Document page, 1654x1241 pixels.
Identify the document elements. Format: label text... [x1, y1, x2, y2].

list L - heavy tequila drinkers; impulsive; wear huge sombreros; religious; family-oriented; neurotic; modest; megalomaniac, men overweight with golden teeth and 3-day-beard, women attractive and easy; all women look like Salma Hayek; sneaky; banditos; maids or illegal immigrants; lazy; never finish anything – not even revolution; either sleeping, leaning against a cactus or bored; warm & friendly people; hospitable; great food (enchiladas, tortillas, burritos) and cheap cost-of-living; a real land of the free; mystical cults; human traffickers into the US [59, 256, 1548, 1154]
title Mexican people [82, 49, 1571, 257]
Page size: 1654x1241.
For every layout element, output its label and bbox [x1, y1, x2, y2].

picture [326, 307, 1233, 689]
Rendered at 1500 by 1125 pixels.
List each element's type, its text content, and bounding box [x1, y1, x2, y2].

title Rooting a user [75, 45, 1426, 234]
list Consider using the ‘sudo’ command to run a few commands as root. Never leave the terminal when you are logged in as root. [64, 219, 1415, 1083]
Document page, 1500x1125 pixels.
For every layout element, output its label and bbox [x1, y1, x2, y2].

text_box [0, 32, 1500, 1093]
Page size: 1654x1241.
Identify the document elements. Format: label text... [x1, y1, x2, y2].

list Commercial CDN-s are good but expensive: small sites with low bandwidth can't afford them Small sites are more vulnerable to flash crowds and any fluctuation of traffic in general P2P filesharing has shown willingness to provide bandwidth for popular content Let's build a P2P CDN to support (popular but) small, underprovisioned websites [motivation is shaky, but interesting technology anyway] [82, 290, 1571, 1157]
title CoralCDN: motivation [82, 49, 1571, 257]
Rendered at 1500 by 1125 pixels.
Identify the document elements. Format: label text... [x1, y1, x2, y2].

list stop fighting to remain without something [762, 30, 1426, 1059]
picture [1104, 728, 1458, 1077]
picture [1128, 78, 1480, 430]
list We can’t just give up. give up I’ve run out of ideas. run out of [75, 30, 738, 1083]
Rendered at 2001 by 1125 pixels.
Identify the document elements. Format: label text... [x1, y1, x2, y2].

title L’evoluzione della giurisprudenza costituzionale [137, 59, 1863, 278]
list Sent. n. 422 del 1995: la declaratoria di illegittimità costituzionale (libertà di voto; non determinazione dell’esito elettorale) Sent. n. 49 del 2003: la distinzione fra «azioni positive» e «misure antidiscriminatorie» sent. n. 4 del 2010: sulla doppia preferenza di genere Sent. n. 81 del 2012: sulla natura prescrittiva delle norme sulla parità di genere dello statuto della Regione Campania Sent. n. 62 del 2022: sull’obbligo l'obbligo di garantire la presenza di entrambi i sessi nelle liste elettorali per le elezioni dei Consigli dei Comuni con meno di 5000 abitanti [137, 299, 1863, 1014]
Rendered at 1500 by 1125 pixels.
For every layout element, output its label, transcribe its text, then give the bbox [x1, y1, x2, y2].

• _Exercise aim_: Rewrite the lines starting with the line with "Rendered at 2001 by 1125 pixels." and going on through the line with "list Sent. n.", replacing "document elements" with "page elements" and leaving everything else unchanged.

• _Output for this task_:
Rendered at 2001 by 1125 pixels.
Identify the page elements. Format: label text... [x1, y1, x2, y2].

title L’evoluzione della giurisprudenza costituzionale [137, 59, 1863, 278]
list Sent. n. 422 del 1995: la declaratoria di illegittimità costituzionale (libertà di voto; non determinazione dell’esito elettorale) Sent. n. 49 del 2003: la distinzione fra «azioni positive» e «misure antidiscriminatorie» sent. n. 4 del 2010: sulla doppia preferenza di genere Sent. n. 81 del 2012: sulla natura prescrittiva delle norme sulla parità di genere dello statuto della Regione Campania Sent. n. 62 del 2022: sull’obbligo l'obbligo di garantire la presenza di entrambi i sessi nelle liste elettorali per le elezioni dei Consigli dei Comuni con meno di 5000 abitanti [137, 299, 1863, 1014]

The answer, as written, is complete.